Passage to read:
(begin)
Sun, November 24, 10:00 to 11:45am EST (10:00 to 11:45am EST), Boston Marriott Copley Place, Floor: 3rd Floor, Wellesley

Session Submission Type: Panel

Brief Description

This panel explores the symbiotic relationship between visual elements and storytelling in literary works. From book covers and illustrations to graphic novels and multimedia adaptations, visual storytelling plays a vital role in shaping our understanding and interpretation of literature. The papers examine the dynamic interplay between text and image, showcasing how visual narratives can amplify the impact of literary works.
Sooyeon Lee’s paper “Beyond Text: Illustration as Translation in the Soviet-North Korean Children’s Literature” conducts a comparative analysis of illustrations in translations between Soviet and North Korean children’s literature, emphasizing illustration as a form of translation. It explores techniques and trends in the translation process, aiming to reveal the underlying purposes and motivations influencing these practices.
Ksenia Un’s paper, “The Bear and the ‘Type’: Patterns of Representation in Illustrated Publications and Periodicals of the Late Russian Empire,” examines 19th and early 20th-century drawings in late Russian Empire’s publications. It contends that the prevalence of the photographic "type" in late imperial visual culture, starting from the 1860s, constrains artistic expression in European periodicals and ethnographic publications, reinforcing an implicit narrative of imperial dominance over non-Slavic and non-Eastern Orthodox communities.
Julia Denne’s paper, “Religion and Ethnography in Alisa Poret’s Early Children’s Illustrations,” explores Alisa Poret's illustrations for “The Exhibition of Gods” and “Whose Toys Are These?” (both 1930), which transform conventional Soviet anti-religious propaganda into an ethnographically accurate and symbolically sinister world, aligning with the avant-garde vision and studied by Soviet ethnographers.
(end)
Material provided:
(begin)
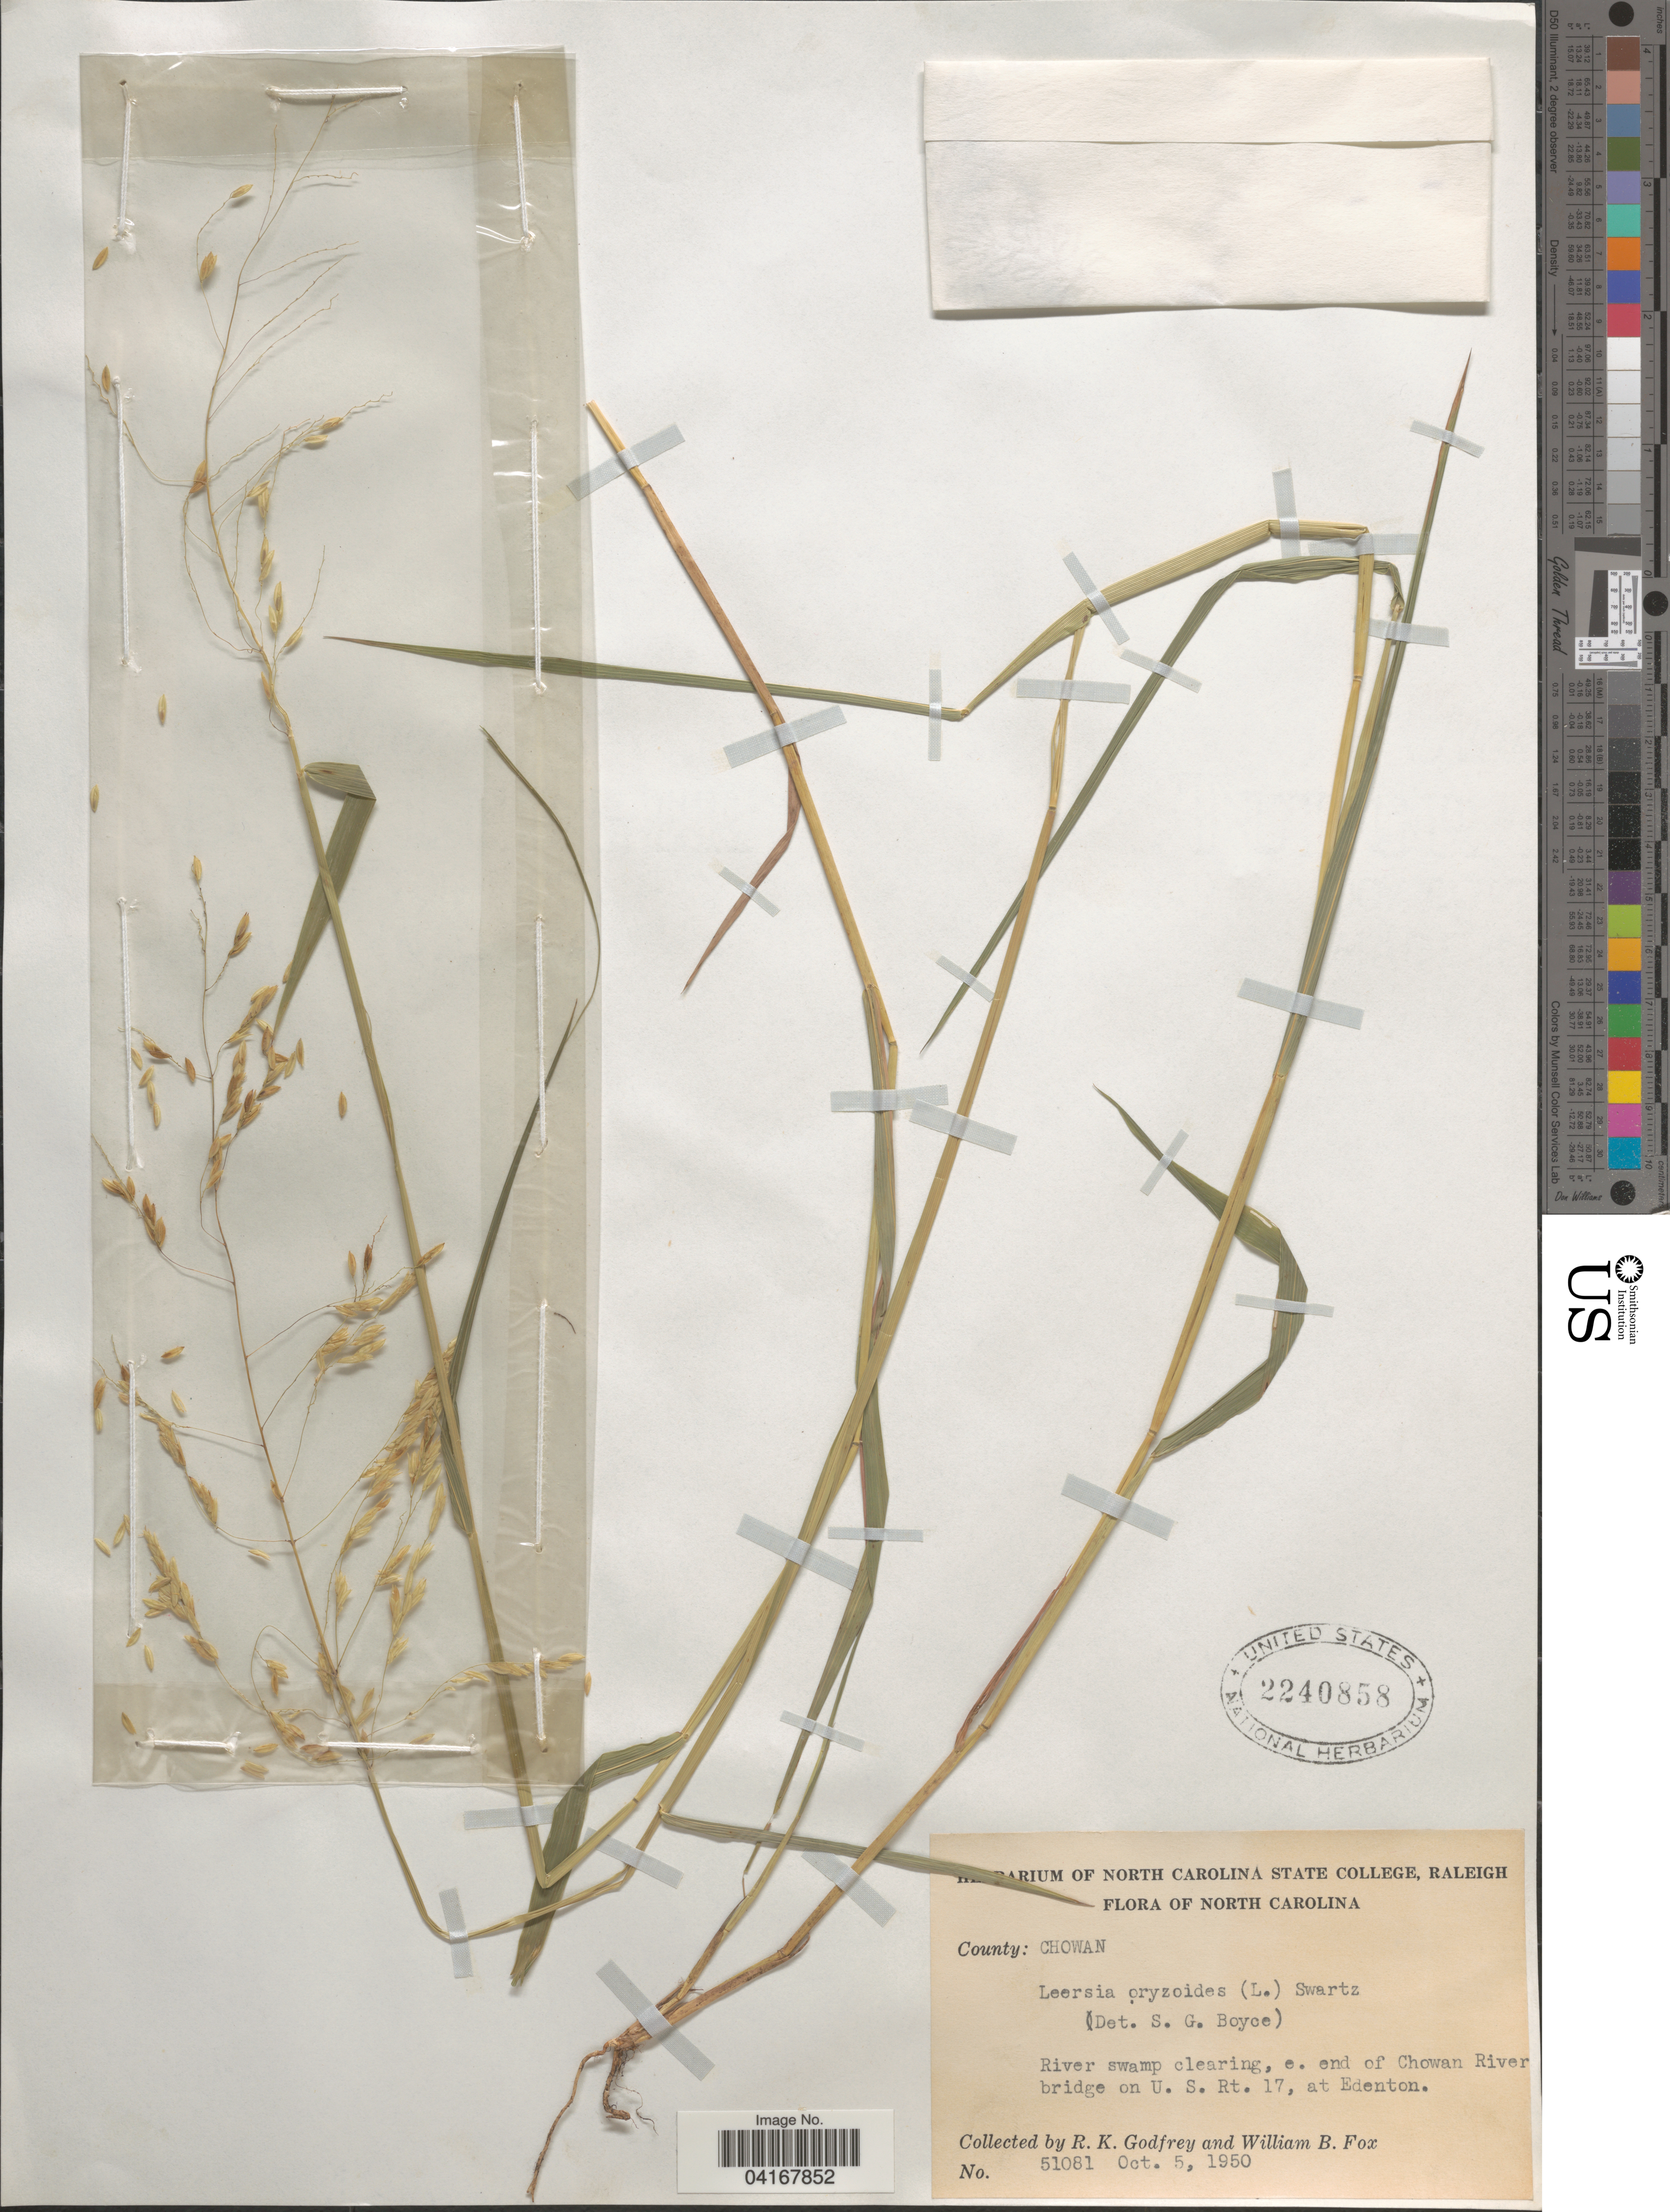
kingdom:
(end)
Problem set:
A - Answer these about the panel description, one answer per line:
(i) In which room and on which floor of the Boston Marriott Copley Place is the session held?
(ii) Whose paper compares illustrations in translations between Soviet and North Korean children's literature?
(iii) In what year did both "The Exhibition of Gods" and "Whose Toys Are These?" appear?
B - Quote the panel description, starting with "This panel explores" and going on through "influencing these practices.".

Answers by task:
A -
(i) Wellesley, on the 3rd Floor
(ii) Sooyeon Lee's
(iii) 1930

B -
This panel explores the symbiotic relationship between visual elements and storytelling in literary works. From book covers and illustrations to graphic novels and multimedia adaptations, visual storytelling plays a vital role in shaping our understanding and interpretation of literature. The papers examine the dynamic interplay between text and image, showcasing how visual narratives can amplify the impact of literary works.
Sooyeon Lee’s paper “Beyond Text: Illustration as Translation in the Soviet-North Korean Children’s Literature” conducts a comparative analysis of illustrations in translations between Soviet and North Korean children’s literature, emphasizing illustration as a form of translation. It explores techniques and trends in the translation process, aiming to reveal the underlying purposes and motivations influencing these practices.